━━ Excerpted data ━━

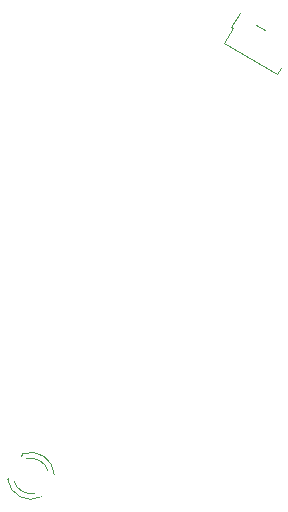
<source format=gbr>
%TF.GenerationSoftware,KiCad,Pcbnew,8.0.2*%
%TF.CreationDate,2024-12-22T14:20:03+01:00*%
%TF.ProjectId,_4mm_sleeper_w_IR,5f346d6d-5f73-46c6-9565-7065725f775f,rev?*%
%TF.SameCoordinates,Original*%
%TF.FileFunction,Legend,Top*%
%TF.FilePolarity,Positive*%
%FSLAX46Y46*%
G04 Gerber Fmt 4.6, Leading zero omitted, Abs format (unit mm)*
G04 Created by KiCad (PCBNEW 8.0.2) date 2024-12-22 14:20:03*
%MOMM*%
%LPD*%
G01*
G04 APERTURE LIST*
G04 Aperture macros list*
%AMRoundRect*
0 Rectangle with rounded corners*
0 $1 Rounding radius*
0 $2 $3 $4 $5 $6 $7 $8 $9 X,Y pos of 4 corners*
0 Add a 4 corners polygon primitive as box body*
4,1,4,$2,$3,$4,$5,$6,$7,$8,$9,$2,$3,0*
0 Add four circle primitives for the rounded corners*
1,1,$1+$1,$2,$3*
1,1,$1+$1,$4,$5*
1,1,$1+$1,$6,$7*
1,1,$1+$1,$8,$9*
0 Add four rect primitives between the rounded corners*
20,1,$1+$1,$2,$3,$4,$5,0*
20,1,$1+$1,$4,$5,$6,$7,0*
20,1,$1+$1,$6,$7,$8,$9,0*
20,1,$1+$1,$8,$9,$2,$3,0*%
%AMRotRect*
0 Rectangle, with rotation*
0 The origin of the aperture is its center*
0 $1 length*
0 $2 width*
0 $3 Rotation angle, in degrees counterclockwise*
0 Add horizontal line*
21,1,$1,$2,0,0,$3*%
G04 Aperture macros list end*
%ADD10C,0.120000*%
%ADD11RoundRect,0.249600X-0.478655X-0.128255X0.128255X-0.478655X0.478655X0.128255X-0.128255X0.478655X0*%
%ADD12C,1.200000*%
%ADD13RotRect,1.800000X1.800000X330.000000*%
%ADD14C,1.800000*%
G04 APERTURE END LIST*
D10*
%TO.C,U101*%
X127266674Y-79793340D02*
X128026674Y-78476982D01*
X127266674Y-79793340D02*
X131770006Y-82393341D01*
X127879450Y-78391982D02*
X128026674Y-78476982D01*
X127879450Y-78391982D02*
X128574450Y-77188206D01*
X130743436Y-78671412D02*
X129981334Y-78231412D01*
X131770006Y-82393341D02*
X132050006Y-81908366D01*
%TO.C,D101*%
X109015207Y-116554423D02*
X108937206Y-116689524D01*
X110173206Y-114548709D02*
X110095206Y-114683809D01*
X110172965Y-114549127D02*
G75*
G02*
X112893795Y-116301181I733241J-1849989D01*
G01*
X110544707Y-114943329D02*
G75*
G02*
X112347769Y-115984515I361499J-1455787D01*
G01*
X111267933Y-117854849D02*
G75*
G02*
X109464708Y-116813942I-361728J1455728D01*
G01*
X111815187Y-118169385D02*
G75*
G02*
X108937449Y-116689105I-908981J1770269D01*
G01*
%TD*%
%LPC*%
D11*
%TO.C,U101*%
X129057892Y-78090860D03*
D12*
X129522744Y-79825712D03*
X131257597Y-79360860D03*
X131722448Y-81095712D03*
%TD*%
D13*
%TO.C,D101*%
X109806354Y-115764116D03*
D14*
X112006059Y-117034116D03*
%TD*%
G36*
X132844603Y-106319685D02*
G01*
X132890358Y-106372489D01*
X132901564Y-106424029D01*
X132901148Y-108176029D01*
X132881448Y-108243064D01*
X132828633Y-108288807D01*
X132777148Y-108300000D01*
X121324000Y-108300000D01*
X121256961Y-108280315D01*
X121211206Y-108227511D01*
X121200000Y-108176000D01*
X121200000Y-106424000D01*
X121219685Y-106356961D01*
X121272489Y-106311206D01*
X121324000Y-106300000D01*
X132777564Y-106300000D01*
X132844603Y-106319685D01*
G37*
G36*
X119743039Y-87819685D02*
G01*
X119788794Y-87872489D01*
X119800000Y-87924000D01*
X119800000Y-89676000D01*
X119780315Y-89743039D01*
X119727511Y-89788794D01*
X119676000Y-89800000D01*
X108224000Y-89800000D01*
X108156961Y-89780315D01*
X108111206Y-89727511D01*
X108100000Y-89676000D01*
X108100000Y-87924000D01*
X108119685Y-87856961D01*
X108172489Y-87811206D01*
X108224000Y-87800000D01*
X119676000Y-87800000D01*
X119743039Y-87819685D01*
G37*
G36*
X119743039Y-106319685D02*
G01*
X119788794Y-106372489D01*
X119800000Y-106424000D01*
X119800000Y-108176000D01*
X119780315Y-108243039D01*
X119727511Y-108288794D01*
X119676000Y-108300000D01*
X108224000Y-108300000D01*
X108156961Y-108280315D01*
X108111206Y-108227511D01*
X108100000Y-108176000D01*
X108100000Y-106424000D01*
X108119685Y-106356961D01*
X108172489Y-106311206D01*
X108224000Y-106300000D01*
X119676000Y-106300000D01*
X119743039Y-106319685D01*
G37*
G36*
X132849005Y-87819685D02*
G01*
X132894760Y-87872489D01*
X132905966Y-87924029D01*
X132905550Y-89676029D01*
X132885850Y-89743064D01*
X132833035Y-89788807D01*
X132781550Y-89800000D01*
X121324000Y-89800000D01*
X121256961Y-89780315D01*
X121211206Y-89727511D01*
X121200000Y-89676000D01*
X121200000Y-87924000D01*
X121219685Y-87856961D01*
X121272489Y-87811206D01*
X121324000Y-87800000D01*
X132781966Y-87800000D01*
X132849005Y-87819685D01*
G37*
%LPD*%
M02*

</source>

━━━
━━ Excerpted data ━━

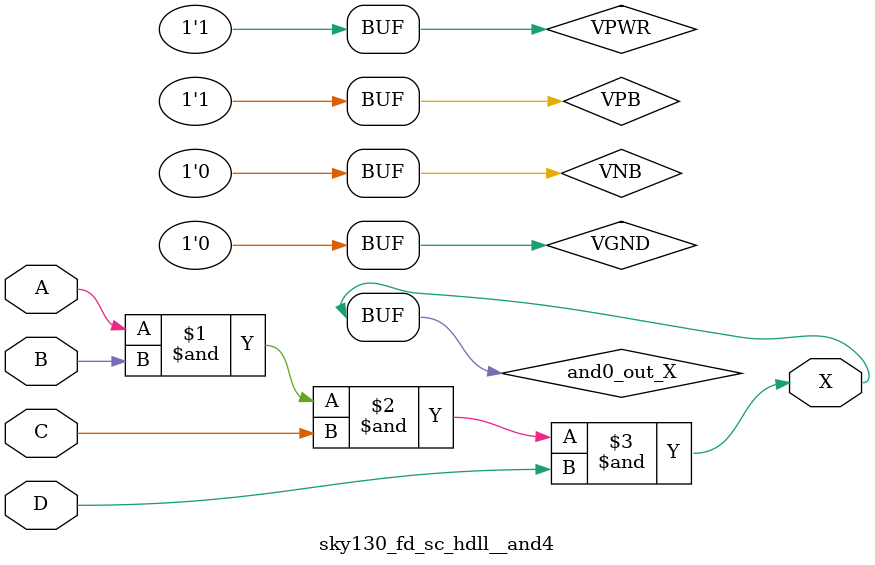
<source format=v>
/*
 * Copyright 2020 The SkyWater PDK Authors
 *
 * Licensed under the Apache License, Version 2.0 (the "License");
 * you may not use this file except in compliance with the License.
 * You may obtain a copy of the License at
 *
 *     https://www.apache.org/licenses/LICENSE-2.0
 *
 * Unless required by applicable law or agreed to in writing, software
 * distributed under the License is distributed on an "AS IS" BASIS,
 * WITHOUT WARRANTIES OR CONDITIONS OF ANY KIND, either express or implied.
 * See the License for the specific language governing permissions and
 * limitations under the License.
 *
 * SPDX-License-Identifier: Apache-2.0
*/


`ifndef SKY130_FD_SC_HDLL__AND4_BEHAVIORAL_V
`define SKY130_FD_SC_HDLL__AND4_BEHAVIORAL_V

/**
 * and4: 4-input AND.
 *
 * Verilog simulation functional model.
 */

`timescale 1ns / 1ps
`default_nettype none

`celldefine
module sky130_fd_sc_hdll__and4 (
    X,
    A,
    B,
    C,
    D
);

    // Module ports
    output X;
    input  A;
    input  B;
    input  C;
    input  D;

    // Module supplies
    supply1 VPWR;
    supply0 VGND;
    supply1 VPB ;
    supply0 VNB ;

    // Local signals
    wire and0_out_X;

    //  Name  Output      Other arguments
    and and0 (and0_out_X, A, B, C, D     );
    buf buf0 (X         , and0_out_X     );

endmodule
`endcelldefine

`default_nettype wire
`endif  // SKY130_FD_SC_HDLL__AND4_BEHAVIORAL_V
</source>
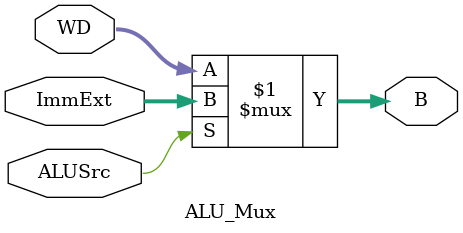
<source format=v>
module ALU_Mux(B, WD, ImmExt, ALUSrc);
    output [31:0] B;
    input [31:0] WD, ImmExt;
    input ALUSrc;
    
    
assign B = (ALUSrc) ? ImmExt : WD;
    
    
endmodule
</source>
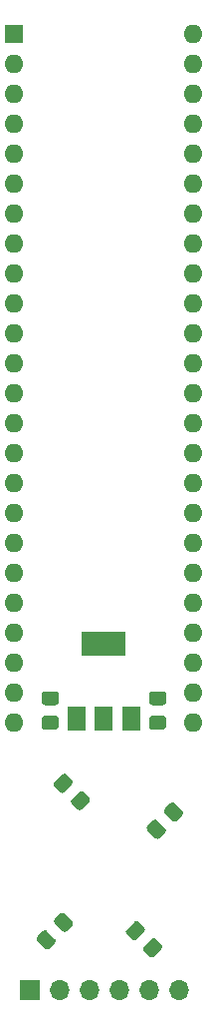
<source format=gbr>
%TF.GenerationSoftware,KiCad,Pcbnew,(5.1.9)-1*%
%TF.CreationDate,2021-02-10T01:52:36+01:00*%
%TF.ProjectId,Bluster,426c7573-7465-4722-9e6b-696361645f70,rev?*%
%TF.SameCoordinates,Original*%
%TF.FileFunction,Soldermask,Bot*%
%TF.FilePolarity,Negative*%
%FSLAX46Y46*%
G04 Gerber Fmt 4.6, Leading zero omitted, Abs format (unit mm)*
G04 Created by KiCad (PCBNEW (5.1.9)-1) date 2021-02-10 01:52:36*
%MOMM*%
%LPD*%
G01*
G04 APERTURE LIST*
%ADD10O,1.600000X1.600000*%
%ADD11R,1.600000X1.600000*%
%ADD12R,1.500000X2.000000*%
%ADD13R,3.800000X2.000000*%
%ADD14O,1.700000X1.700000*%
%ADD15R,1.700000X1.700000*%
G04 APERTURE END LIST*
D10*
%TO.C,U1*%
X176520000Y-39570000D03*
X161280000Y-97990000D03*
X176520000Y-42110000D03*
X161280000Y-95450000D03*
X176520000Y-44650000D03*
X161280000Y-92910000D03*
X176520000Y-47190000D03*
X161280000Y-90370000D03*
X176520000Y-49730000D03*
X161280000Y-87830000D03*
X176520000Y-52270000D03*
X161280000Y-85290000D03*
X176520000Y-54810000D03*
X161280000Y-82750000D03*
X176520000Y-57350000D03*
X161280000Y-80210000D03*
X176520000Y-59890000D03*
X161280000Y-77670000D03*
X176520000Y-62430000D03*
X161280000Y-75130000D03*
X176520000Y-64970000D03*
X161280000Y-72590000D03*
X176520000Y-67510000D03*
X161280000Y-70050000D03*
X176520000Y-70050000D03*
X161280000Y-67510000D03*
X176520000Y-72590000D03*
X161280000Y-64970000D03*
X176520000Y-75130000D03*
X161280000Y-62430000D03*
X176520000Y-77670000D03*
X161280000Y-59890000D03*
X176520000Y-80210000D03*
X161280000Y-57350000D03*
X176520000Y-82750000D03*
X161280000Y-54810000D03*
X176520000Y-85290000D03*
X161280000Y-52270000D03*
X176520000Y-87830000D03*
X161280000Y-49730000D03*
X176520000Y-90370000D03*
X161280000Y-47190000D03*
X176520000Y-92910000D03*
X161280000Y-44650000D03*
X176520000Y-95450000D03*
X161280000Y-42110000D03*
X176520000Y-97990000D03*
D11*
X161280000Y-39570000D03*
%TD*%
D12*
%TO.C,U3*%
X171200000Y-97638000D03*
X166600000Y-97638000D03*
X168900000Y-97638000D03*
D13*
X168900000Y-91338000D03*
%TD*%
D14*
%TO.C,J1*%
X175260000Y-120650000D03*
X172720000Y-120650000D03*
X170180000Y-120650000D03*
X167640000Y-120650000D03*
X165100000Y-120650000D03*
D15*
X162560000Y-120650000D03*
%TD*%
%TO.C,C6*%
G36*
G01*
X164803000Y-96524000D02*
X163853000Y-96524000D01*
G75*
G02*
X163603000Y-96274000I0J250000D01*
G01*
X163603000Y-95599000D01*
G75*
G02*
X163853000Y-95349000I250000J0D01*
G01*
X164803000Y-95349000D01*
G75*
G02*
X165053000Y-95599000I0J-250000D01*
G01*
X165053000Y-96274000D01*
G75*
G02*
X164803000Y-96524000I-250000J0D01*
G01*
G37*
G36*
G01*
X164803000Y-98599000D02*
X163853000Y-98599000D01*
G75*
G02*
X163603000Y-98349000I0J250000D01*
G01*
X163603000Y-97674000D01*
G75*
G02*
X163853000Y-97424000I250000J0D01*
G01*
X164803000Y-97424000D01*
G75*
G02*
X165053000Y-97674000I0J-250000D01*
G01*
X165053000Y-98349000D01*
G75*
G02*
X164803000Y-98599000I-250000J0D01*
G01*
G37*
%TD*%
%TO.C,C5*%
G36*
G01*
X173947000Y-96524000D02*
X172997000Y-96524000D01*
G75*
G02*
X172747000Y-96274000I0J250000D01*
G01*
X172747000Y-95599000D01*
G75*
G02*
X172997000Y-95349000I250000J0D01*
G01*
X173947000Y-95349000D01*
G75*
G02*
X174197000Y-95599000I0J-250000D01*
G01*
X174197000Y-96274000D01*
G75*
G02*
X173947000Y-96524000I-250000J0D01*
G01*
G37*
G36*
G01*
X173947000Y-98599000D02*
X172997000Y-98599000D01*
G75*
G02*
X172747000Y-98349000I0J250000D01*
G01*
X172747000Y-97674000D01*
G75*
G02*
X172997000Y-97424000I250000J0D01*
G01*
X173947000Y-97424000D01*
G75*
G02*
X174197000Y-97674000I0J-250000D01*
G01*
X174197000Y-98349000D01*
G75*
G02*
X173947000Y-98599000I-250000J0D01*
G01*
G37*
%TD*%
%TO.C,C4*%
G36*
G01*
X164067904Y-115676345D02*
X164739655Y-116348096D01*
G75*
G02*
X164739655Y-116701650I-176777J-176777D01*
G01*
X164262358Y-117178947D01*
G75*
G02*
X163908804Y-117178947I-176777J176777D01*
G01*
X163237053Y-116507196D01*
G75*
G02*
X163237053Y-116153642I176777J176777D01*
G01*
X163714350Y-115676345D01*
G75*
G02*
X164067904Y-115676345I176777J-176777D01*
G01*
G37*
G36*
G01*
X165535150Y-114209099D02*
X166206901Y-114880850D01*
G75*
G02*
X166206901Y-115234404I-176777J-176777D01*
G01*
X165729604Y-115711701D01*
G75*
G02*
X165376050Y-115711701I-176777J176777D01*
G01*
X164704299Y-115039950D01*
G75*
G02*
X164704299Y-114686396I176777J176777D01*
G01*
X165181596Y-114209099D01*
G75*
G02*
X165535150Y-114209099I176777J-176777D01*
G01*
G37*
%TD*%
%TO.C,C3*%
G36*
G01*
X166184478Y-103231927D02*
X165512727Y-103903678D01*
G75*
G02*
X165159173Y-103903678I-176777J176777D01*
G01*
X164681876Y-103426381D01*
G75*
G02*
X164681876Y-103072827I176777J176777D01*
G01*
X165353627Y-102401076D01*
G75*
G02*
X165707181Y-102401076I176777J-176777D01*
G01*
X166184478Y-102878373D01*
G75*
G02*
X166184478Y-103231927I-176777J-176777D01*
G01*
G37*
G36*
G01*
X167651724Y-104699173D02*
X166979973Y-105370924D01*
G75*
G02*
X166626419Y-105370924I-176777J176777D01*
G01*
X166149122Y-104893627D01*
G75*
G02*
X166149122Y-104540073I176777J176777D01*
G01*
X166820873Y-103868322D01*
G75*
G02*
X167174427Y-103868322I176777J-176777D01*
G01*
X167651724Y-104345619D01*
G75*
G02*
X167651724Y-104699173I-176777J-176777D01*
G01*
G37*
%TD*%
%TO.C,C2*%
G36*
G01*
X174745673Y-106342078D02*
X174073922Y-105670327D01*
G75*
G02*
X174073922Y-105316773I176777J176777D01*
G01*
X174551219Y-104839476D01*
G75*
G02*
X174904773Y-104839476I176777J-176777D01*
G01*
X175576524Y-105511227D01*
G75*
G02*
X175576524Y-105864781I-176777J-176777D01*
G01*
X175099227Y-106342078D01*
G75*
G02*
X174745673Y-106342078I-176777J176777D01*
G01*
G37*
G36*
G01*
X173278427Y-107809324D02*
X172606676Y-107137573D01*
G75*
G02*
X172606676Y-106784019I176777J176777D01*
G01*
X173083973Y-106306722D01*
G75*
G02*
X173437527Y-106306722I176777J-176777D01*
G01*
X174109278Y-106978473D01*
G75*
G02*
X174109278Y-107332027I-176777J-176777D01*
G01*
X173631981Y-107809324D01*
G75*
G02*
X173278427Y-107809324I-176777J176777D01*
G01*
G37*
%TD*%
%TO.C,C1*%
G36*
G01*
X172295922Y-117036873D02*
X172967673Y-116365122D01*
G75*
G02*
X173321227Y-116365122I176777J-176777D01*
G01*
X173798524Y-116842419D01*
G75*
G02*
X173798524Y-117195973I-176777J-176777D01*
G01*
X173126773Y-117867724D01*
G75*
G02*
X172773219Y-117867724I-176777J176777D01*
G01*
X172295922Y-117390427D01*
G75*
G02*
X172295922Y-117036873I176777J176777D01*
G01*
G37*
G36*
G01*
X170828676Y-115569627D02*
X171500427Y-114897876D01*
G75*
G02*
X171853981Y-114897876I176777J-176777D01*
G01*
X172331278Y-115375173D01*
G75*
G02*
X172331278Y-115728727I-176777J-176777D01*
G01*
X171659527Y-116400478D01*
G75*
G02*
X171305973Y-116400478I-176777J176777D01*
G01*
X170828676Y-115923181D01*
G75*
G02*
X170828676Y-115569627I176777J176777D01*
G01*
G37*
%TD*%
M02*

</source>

━━━
━━ Excerpted data ━━

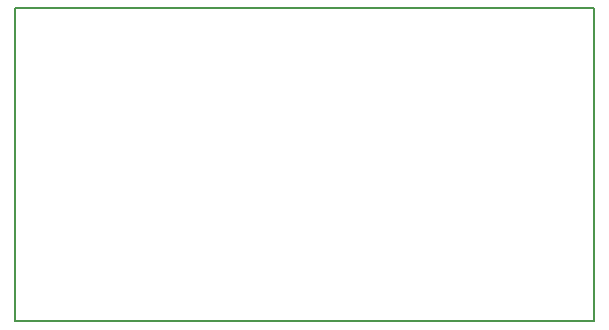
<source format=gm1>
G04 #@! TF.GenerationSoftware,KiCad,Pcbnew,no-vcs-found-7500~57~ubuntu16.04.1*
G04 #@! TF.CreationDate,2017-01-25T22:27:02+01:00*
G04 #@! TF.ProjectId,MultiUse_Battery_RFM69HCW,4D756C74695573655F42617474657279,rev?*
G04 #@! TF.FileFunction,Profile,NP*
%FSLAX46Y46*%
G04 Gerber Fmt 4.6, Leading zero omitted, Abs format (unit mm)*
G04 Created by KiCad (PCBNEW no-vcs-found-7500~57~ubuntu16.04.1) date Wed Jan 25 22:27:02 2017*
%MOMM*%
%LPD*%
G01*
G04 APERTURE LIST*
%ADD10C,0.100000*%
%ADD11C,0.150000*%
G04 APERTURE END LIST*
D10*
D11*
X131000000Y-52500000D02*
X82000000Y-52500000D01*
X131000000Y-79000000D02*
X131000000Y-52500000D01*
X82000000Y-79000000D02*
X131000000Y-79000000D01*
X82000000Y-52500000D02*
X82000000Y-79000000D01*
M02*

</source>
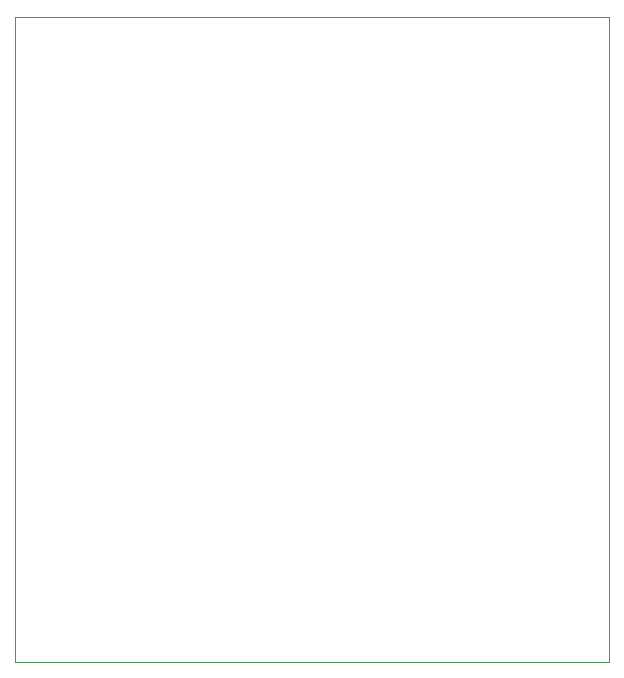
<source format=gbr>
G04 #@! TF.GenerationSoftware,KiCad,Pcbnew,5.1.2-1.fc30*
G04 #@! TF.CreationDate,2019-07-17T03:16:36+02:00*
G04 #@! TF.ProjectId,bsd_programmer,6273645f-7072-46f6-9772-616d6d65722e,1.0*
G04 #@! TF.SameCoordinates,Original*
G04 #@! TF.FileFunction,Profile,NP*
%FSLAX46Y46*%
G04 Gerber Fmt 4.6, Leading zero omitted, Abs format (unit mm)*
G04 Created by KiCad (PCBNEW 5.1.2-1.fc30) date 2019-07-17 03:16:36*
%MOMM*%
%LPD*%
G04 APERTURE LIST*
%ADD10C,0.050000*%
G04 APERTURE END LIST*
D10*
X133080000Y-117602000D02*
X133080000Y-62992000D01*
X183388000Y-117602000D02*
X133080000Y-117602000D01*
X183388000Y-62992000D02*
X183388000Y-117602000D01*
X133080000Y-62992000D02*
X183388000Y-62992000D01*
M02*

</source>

━━━

Problem to solve →
Wherever the string "GenerationSoftware" appears in the records above, copy the line it sits in.

Answer →
%TF.GenerationSoftware,KiCad,Pcbnew,8.0.2*%
%TF.GenerationSoftware,KiCad,Pcbnew,(5.1.9)-1*%
G04 #@! TF.GenerationSoftware,KiCad,Pcbnew,no-vcs-found-7500~57~ubuntu16.04.1*
G04 #@! TF.GenerationSoftware,KiCad,Pcbnew,5.1.2-1.fc30*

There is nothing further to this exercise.